====== Provided passage

Todo, Log and Bash

organisation, planning, git, bash, todo, logging

Being a few months away from the (supposed) midpoint in my PhD, I realized my planning and organisation skills leave something to be desired. Research involves an infinite amount of work. My natural strategy is to work on tasks in whatever order I think of them, and usually the work is done in a reasonable amount of time. This strategy does not work for infinite work. The element that lacks is prioritization, and helping myself to keep the priorities in mind. You’ll feel it coming: this is something a nice tool can solve. Since logging my progress had also been one of those tasks drowning in the infinite amount of work, today, in rainy Florence, I decided to solve these issues in one swoop.

There exist many todo solutions, and although I know Emacs org-mode is probably a solution that works wonderfully for this kind of stuff, I deemed the learning curve a bit too steep for my taste. My solution is an extremely simple combination of the PlainTasks plugin for SublimeText and a Git repo where I’ll keep my tasklists. The taskslist are pretty freeform, one can mix any Markdown text with the tickable and groupable todo-items. Hierarchies are possible, as well as quick navigation between files. Priority levels, start and endtime, and archiving are all built-in and require nothing more than a hotkey. The Tutorial to PlainTasks is short and clear. The second part is the discipline to commit at least daily on the tasks-repo. The purpose of this repo is very limited, so that I wrote a simple Bash command that auto-commits any changes and uses the gitlog as my log (sounds obvious now). Just add to .bashrc and type log today i worked on x anywhere in your terminal.

log() { \
  RETURNHERE=$(pwd); \
  cd /path/to/repo/; \
  git add --all; \
  git commit --allow-empty -m "LOG: '$*'"; \
  git push; \

Some bash-things I learned: escape newlines within functions with a ; \, PWD is not a good variable name (it is set automatically, independent of the pwd command), --git-dir is not enough to update a repo in another dir, --allow-empty allows for commits without changes, and one should encapsulate commands passed to a script (because a log entry will generally be a sentence).

So now, all that’s left is religious use of the task lists and frequent log entries to get a good picture whats troubled me that day.

============
====== Information supplied

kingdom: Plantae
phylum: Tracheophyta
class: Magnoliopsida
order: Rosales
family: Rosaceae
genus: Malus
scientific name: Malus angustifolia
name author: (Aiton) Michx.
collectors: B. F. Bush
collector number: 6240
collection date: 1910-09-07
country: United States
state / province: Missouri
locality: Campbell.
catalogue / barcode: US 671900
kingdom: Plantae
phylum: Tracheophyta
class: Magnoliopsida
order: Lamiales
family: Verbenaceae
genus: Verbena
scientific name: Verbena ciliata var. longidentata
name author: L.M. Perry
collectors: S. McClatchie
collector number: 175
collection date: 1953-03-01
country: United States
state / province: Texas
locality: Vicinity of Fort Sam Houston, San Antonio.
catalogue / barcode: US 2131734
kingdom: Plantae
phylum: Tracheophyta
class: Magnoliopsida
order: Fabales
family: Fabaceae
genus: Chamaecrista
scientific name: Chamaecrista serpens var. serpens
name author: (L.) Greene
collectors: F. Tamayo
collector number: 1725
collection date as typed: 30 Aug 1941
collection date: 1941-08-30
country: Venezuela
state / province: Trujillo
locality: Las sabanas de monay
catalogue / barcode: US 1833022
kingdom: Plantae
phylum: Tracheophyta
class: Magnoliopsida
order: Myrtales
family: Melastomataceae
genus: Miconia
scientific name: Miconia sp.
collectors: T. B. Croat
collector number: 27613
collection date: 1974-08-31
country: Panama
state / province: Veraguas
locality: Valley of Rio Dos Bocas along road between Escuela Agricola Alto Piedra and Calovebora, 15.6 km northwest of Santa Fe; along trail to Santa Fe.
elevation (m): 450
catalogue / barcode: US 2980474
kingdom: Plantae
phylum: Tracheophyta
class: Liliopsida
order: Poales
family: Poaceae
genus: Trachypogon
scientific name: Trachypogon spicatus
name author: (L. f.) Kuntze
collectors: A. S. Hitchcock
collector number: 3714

============

• **Task list**
1. Restate word for word the part of the post on todo lists and logging that starts with "Being a few" and goes on through "in one swoop.".
2. In the post on todo lists and logging, which SublimeText plugin handles the task lists?

• **Answers to the exercise**
1.
Being a few months away from the (supposed) midpoint in my PhD, I realized my planning and organisation skills leave something to be desired. Research involves an infinite amount of work. My natural strategy is to work on tasks in whatever order I think of them, and usually the work is done in a reasonable amount of time. This strategy does not work for infinite work. The element that lacks is prioritization, and helping myself to keep the priorities in mind. You’ll feel it coming: this is something a nice tool can solve. Since logging my progress had also been one of those tasks drowning in the infinite amount of work, today, in rainy Florence, I decided to solve these issues in one swoop.

2. PlainTasks